*** Opening of Raw data ***

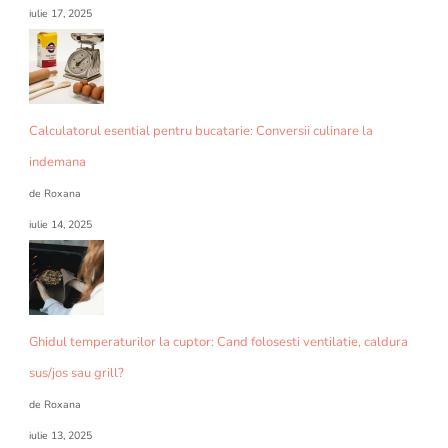
iulie 17, 2025
Calculatorul esential pentru bucatarie: Conversii culinare la
indemana
de Roxana
iulie 14, 2025
Ghidul temperaturilor la cuptor: Cand folosesti ventilatie, caldura
sus/jos sau grill?
de Roxana
iulie 13, 2025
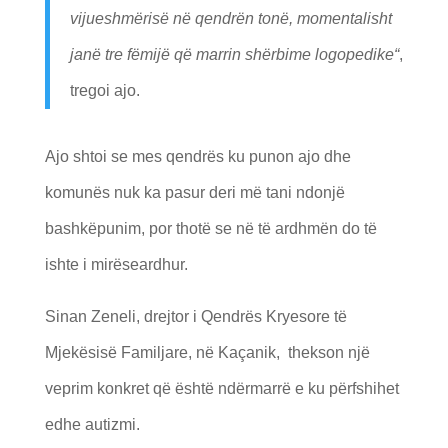
vijueshmërisë në qendrën tonë, momentalisht
janë tre fëmijë që marrin shërbime logopedike
“
,
tregoi ajo.
Ajo shtoi se mes qendrës ku punon ajo dhe
komunës nuk ka pasur deri më tani ndonjë
bashkëpunim, por thotë se në të ardhmën do të
ishte i mirëseardhur.
Sinan Zeneli, drejtor i Qendrës Kryesore të
Mjekësisë Familjare, në Kaçanik, thekson një
veprim konkret që është ndërmarrë e ku përfshihet
edhe autizmi.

*** Close of Raw data ***

Excluding the pictures, write out exactly the lines from the line that contains "iulie 13, 2025" through the end of the records.

iulie 13, 2025
vijueshmërisë në qendrën tonë, momentalisht
janë tre fëmijë që marrin shërbime logopedike
“
,
tregoi ajo.
Ajo shtoi se mes qendrës ku punon ajo dhe
komunës nuk ka pasur deri më tani ndonjë
bashkëpunim, por thotë se në të ardhmën do të
ishte i mirëseardhur.
Sinan Zeneli, drejtor i Qendrës Kryesore të
Mjekësisë Familjare, në Kaçanik, thekson një
veprim konkret që është ndërmarrë e ku përfshihet
edhe autizmi.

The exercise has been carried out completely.